Vacuuming is one of the best ways to clear the air in your home and get rid of any excess pet hair that's made it into the floor or furniture. If you're prone to allergies of any kind - not just the feline variety - it's worth spending top dollar on a great vacuum cleaner with top-notch suction and the ability to pick up even the finest of pet hairs.
...and so are anti-histamines
Known for their ability to relieve hay fever symptoms, anti-histamine tablets and syrups (i.e. loratadine, cetirizine, chlorphenamine) lessen allergic reactions to pet hair too. If for whatever reason you can't use anti-histamines, there are other options in the form of nasal sprays, eye drops and more - ask your local chemist for alternative options.
Some cats are more allergenic than others
Even people who have spent their whole lives with cats as pets might not realise they're allergic until they're around a specific cat. This is because every individual cat differs in the amount of allergens they produce (and, surprisingly, it isn't always based on their breed).

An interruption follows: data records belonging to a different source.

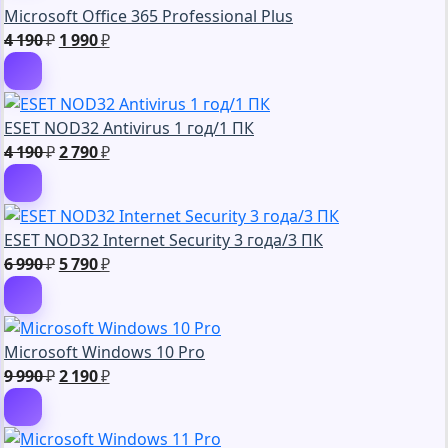
Microsoft Office 365 Professional Plus
990 ₽.
Первоначальная
Текущая
4 190
₽
1 990
₽
цена
цена:
составляла
1
4
990 ₽.
ESET NOD32 Antivirus 1 год/1 ПК
190 ₽.
Первоначальная
Текущая
4 190
₽
2 790
₽
цена
цена:
составляла
2
4
790 ₽.
ESET NOD32 Internet Security 3 года/3 ПК
190 ₽.
Первоначальная
Текущая
6 990
₽
5 790
₽
цена
цена:
составляла
5
6
790 ₽.
Microsoft Windows 10 Pro
990 ₽.
Первоначальная
Текущая
9 990
₽
2 190
₽
цена
цена:
составляла
2
9
190 ₽.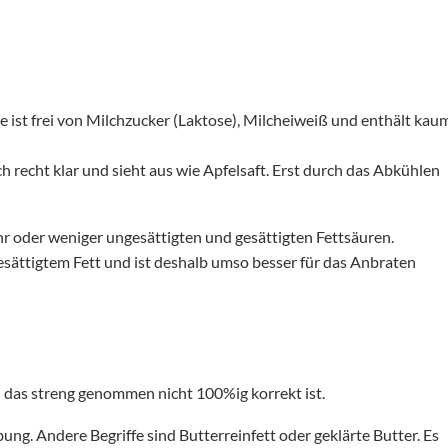
sie ist frei von Milchzucker (Laktose), Milcheiweiß und enthält kau
 recht klar und sieht aus wie Apfelsaft. Erst durch das Abkühlen
r oder weniger ungesättigten und gesättigten Fettsäuren.
esättigtem Fett und ist deshalb umso besser für das Anbraten
n das streng genommen nicht 100%ig korrekt ist.
bung. Andere Begriffe sind Butterreinfett oder geklärte Butter. Es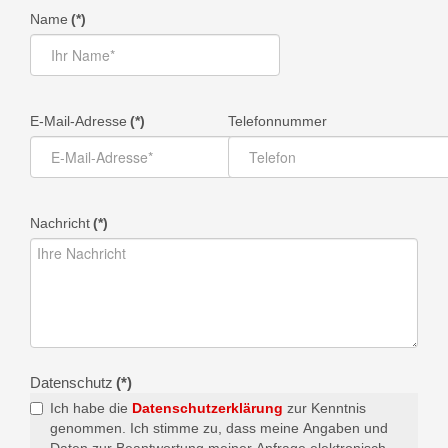
Name
(*)
E-Mail-Adresse
(*)
Telefonnummer
Nachricht
(*)
Datenschutz
(*)
Ich habe die
Datenschutzerklärung
zur Kenntnis
genommen. Ich stimme zu, dass meine Angaben und
Daten zur Beantwortung meiner Anfrage elektronisch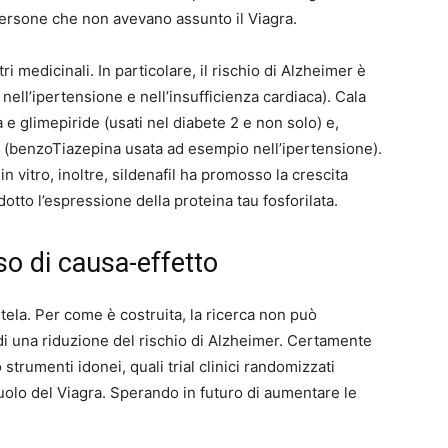
i persone che non avevano assunto il Viagra.
ri medicinali. In particolare, il rischio di Alzheimer è
nell’ipertensione e nell’insufficienza cardiaca). Cala
e glimepiride (usati nel diabete 2 e non solo) e,
 (benzoTiazepina usata ad esempio nell’ipertensione).
n vitro, inoltre, sildenafil ha promosso la crescita
idotto l’espressione della proteina tau fosforilata.
o di causa-effetto
autela. Per come è costruita, la ricerca non può
di una riduzione del rischio di Alzheimer. Certamente
strumenti idonei, quali trial clinici randomizzati
 ruolo del Viagra. Sperando in futuro di aumentare le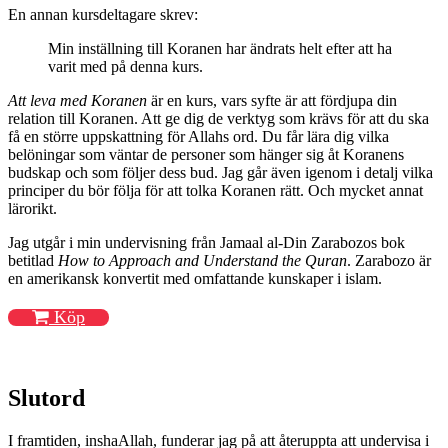
En annan kursdeltagare skrev:
Min inställning till Koranen har ändrats helt efter att ha
varit med på denna kurs.
Att leva med Koranen
är en kurs, vars syfte är att fördjupa din
relation till Koranen. Att ge dig de verktyg som krävs för att du ska
få en större uppskattning för Allahs ord. Du får lära dig vilka
belöningar som väntar de personer som hänger sig åt Koranens
budskap och som följer dess bud. Jag går även igenom i detalj vilka
principer du bör följa för att tolka Koranen rätt. Och mycket annat
lärorikt.
Jag utgår i min undervisning från Jamaal al-Din Zarabozos bok
betitlad
How to Approach and Understand the Quran
. Zarabozo är
en amerikansk konvertit med omfattande kunskaper i islam.
Köp
Slutord
I framtiden, inshaAllah, funderar jag på att återuppta att undervisa i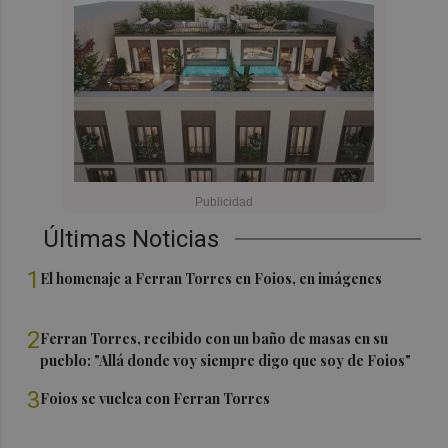
Últimas Noticias
1
El homenaje a Ferran Torres en Foios, en imágenes
2
Ferran Torres, recibido con un baño de masas en su
pueblo: "Allá donde voy siempre digo que soy de Foios"
3
Foios se vuelca con Ferran Torres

The best way to tell if you're allergic to a certain cat is to spend some time with it before adoption.
Good hygiene goes a long way
If you're allergic to cats, lessen the symptoms after coming into contact. Wash your hands after handling them, don't allow them to lick your face, don't allow your pets to sleep in the bed and be sure to wash all sheets, blankets and pillows regularly. Cuddly toys are culprits too. It can help if your house has hardwood floors as opposed to carpet, as they're far easier to clean when it comes to pet hair.
A great pet is worth the trouble (most of the time)
For some people, practising good hygiene and self-care will ease allergic symptoms enough to be able to happily live with a cat in the house. But it's also important to be aware of the big possibility that, if the symptoms are too severe, despite good practices in the home, your cat may need to be re-homed. After all, your pet needs to be comfortable and happy as much as you do.